## EXERCISE INSTRUCTIONS
Switch each "common name" in the data below to "vernacular name", and write out all the other lines unchanged. Leave the pictures out.
───── PROVIDED DATA ─────
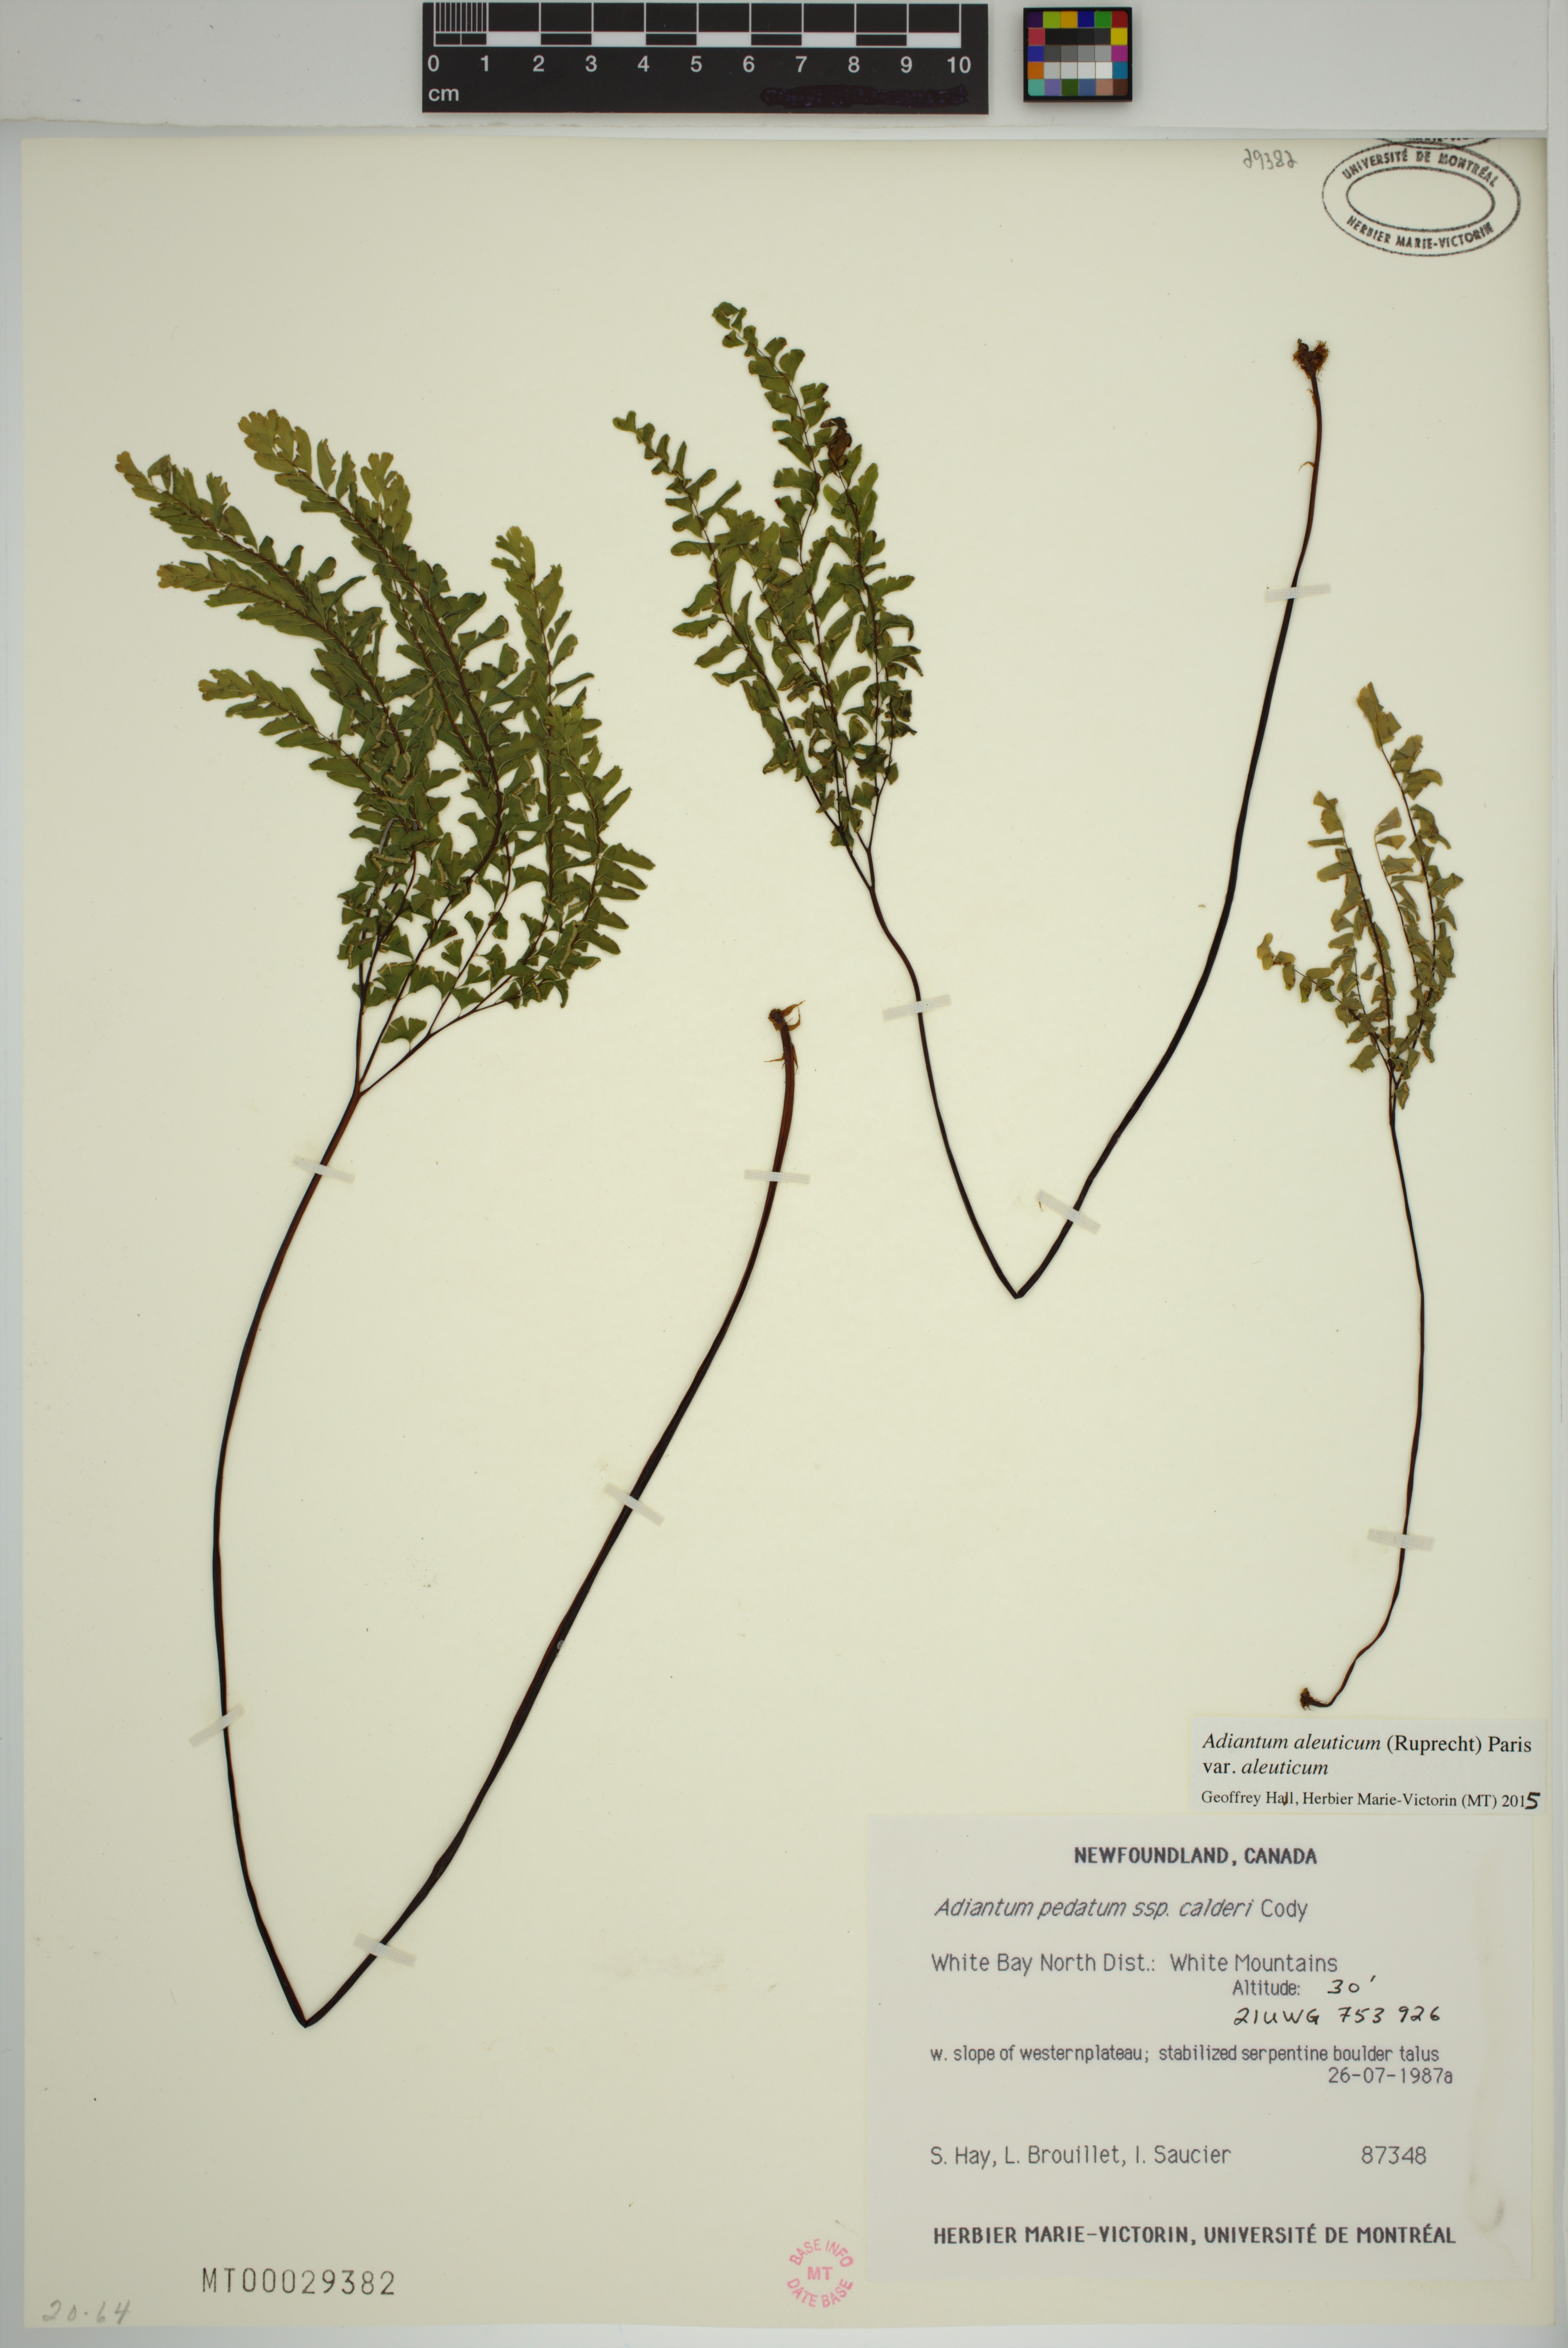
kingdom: Plantae
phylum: Tracheophyta
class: Polypodiopsida
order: Polypodiales
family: Pteridaceae
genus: Adiantum
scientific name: Adiantum aleuticum
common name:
─────
## TASK OUTPUT
kingdom: Plantae
phylum: Tracheophyta
class: Polypodiopsida
order: Polypodiales
family: Pteridaceae
genus: Adiantum
scientific name: Adiantum aleuticum
vernacular name:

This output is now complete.